- TEXTAUSZUG -
****
Drucken – ein Akt der Gewalt –, ein freundlicher, würde man meinen, kein feindlicher, gar ein autoritärer wäre weder zu wünschen noch zu hoffen… Die Fügung und Teilung gewährt dank des Konzentrates eine Aus-ein-ander-setzung zwischen den beiden plasmatischen Schwingungen einer distanzierten Zustimmung oder Ablehnung. Fortsetzen mit sich selber – ohne festgelegte Identifikationsraster, ungebunden, mit einer natürlichen Skepsis, ohne zu verzweifeln. Die Menschheit schätzt sich über schöpferische Beiträge glücklich, die sie aus der Enge treibt und sie in der problematischen Weite der Dämmerung nicht durchhängen lässt. Solches Treiben verkraftet in seinem Schmelztigel die Magnetisierung zwischen negativen und positiven menschlichen Ladungen.
Die Möglichkeiten des Gehirns, die Masse der Kenntnisse zu speichern, scheinen gesprengt zu sein. Ein anderer Weg, etwas Gestaltetes zu zeigen – die Instrumente des Druckens – helfen das Dilemma des Erinnerns und Bezeugens aufzuheben. Man landet trotz der Gewitter und Brandungen in den verschlungenen Sälen und Galerien einer Bibliothek – Getrübtes entschlackt sich.
****
- Seitenweise extrahierter Text -
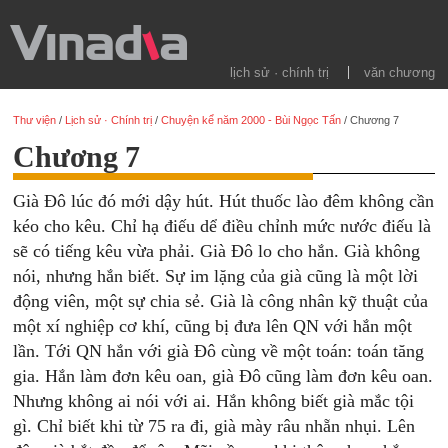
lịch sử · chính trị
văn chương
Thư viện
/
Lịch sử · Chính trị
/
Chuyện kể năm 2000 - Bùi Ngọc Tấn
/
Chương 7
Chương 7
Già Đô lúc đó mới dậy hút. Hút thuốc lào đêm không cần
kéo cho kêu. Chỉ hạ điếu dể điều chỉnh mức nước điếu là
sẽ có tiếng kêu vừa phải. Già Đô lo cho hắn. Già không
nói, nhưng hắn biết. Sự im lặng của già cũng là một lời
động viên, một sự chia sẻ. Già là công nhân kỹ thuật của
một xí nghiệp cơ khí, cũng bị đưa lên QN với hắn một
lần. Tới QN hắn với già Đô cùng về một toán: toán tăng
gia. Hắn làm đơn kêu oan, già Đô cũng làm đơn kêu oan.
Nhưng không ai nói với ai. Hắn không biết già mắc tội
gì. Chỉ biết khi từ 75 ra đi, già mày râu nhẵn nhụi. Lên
****
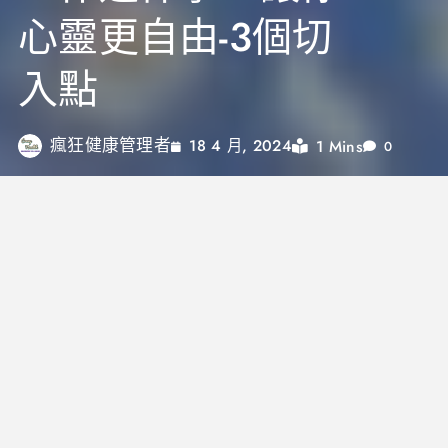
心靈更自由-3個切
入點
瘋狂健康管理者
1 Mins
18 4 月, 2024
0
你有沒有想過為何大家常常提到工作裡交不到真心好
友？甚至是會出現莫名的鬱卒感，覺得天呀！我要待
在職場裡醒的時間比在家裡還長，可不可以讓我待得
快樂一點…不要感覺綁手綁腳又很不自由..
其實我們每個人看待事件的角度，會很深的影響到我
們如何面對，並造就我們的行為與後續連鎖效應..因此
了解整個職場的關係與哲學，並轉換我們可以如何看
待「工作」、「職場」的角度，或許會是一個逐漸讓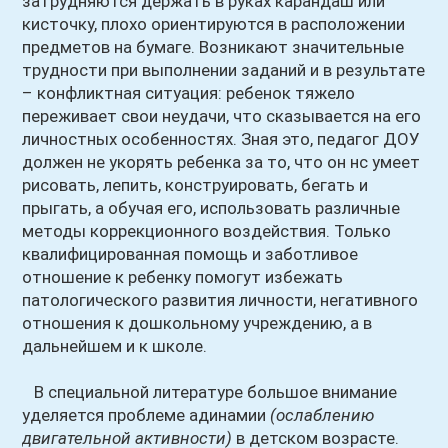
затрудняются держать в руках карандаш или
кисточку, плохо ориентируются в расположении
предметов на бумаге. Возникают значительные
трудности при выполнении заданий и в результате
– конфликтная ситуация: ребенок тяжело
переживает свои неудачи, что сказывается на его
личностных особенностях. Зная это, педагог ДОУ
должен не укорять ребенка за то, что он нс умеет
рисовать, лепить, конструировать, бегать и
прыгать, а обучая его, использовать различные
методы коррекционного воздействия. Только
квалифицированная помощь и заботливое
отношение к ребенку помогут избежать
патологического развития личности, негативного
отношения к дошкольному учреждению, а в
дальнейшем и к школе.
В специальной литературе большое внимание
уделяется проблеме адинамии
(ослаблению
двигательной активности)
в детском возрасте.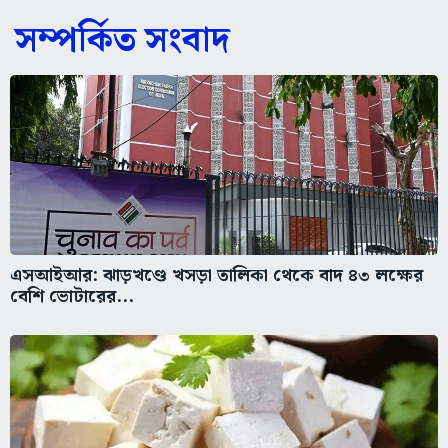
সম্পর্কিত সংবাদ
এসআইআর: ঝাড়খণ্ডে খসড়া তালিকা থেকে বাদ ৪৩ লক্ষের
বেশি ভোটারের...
****
- ZU ERLEDIGENDE AUFGABEN -
1 - Nenne alle Bestimmungen, die der Text über das Drucken dem „Fortsetzen mit sich selber“ beifügt.
2 - Wo landet man laut dem Text über das Drucken trotz der Gewitter und Brandungen?

- ANTWORTEN JE AUFGABE -
1 -
- ohne festgelegte Identifikationsraster
- ungebunden
- mit einer natürlichen Skepsis
- ohne zu verzweifeln

2 - In den verschlungenen Sälen und Galerien einer Bibliothek.